Plaintes non fondées

« Si la personne qui a fait la dénonciation le désire, on la rappelle pour lui donner les résultats de l’intervention. Ça s’applique à toutes les situations, comme quelqu’un qui se plaint de la musique trop forte d’un voisin ou une dispute entre voisins. Les policiers se déplacent et valident l’information. Il peut arriver que la plainte soit non fondée. Les citoyens pensent parfois que leur appel est fondé, mais ne connaissent pas toutes les subtilités de la loi  », ajoute le sergent Doiron.

Conflit interne

« La dénonciation, c’est un sujet très intéressant d’un point de vue psychologique, mais je ne suis pas là pour encourager ou décourager les gens à le faire. Psychologiquement parlant, un appel de dénonciation ne nous fera pas nécessairement du bien à long terme. Ce qui se passe, c’est que dans notre esprit, on a des pensées qui vont s’opposer. C’est de l’ordre du conflit interne. On se dit qu’on respecte les lois et les mesures sanitaires, mais pourquoi pas les autres? Pour certains, ça peut alimenter le désir de faire de même, eux aussi », précise la psychologue.

« Par contre, en même temps, notre sens moral peut être plus fort et nous dire de ne pas le faire. La question qui se pose alors est « comment régler mon conflit intérieur? ». La réponse pour certains sera de changer de comportement  en se disant « je le fais (NDLR : Je défie les règles) quand même. »  Pour d’autres, ce sera effectivement de dénoncer les autres. C’est comme si en faisant de la délation, on se justifiait soi-même en se disant qu’on a fait les efforts qu’on nous demandait, qu’on ne veut pas les avoir faits pour rien et que la dénonciation allait régler notre conflit intérieur », décrit Geneviève Beaulieu-Pelletier.

Mais après…

« Mais par contre, après, ça ne se règlera pas nécessairement aussi facilement que ça. Il se peut qu’on ressente de la culpabilité par la suite. On va peut-être se dire qu’on se sentait seul, qu’on se sentait anxieux tandis que les autres ne sont pas seuls. Ce n’est certainement pas la voie qui va le plus nous aider le plus à long terme, parce que la ou les personnes dénoncées, on risque de les revoir et chaque fois, et en soi-même, on pourrait se sentir torturé par le geste qu’on a posé », renchérit la psychologue.

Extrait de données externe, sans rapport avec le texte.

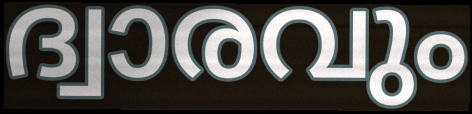
ദ്വാരവുംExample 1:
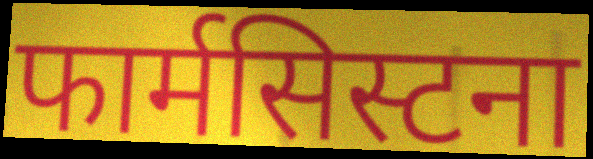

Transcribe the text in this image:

फार्मसिस्टना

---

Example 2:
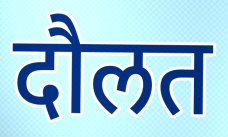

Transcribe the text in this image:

दौलत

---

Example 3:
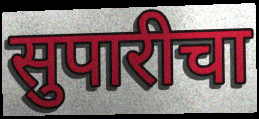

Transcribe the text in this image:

सुपारीचा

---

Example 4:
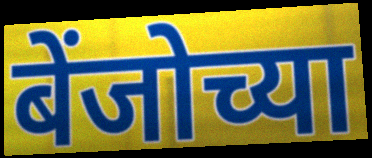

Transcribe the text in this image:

बेंजोच्या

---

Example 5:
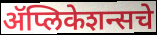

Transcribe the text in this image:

ॲप्लिकेशन्सचे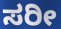
ಸರೀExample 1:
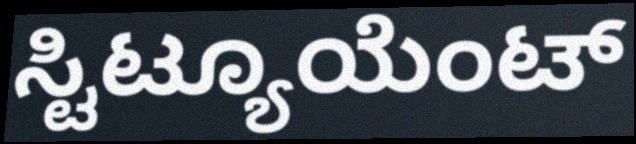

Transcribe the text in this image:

ಸ್ಟಿಟ್ಯೂಯೆಂಟ್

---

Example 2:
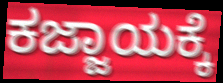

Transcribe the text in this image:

ಕಜ್ಜಾಯಕ್ಕೆ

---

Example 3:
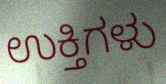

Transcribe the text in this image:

ಉಕ್ತಿಗಳು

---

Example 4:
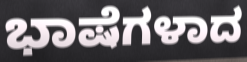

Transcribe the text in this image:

ಭಾಷೆಗಳಾದ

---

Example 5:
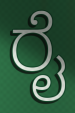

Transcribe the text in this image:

ರೈ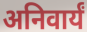
अनिवार्यं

Informer au lieu de dénoncer

« Je pense qu’on a plus à gagner en adoptant une approche différente, en essayant plutôt de donner de l’information, d’écouter ceux qui sont contre les mesures sanitaires. Quand quelqu’un refuse de suivre une consigne, il nous parle. Il nous fait connaître son mal-être; nous dit que c’est difficile pour lui d’accepter les contraintes. Je préconise beaucoup plus une approche d’écoute et de partage au lieu de pointer du doigt ceux qui ne suivent pas la majorité. Essayons plutôt de se comprendre », recommande Geneviève Beaulieu-Pelletier.

« Il vaut mieux penser à avancer dans la crise tous ensemble au lieu de se critiquer mutuellement. Chaque nouvelle mesure vient attiser le malaise. Au lieu de faire de la délation, on peut faire connaître ses besoins et ses limites à son entourage », fait enfin savoir madame Beaulieu-Pelletier.